Extracted data entries:
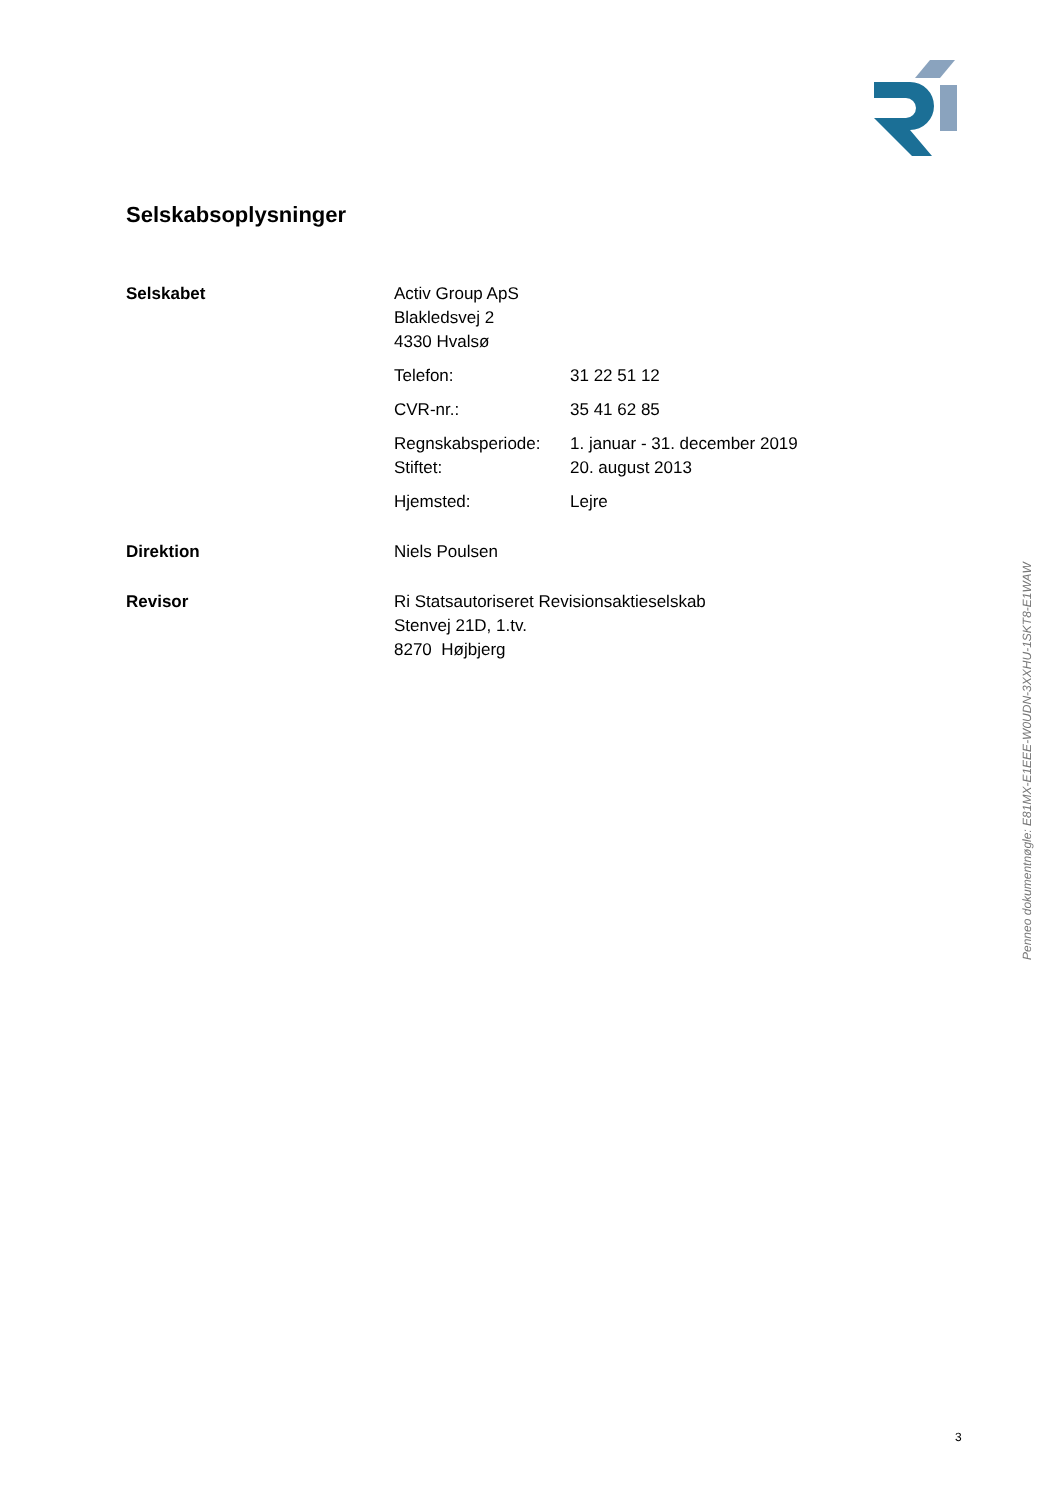Selskabsoplysninger
Selskabet Activ Group ApS
Blakledsvej 2
4330 Hvalsø
Telefon: 31 22 51 12
CVR-nr.: 35 41 62 85
Regnskabsperiode: 1. januar - 31. december 2019
Stiftet: 20. august 2013
Hjemsted: Lejre
Direktion Niels Poulsen
Revisor Ri Statsautoriseret Revisionsaktieselskab
Stenvej 21D, 1.tv.
8270 Højbjerg
Penneo dokumentnøgle: E81MX-E1EEE-W0UDN-3XXHU-1SKT8-E1WAW
3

• ABOUT THIS TASK
Nothing before the line containing "Regnskabsperiode: 1. januar" should be repeated; repeat that line and all later lines through the end of the data above, exactly.

• ANSWER SECTION
Regnskabsperiode: 1. januar - 31. december 2019
Stiftet: 20. august 2013
Hjemsted: Lejre
Direktion Niels Poulsen
Revisor Ri Statsautoriseret Revisionsaktieselskab
Stenvej 21D, 1.tv.
8270 Højbjerg
Penneo dokumentnøgle: E81MX-E1EEE-W0UDN-3XXHU-1SKT8-E1WAW
3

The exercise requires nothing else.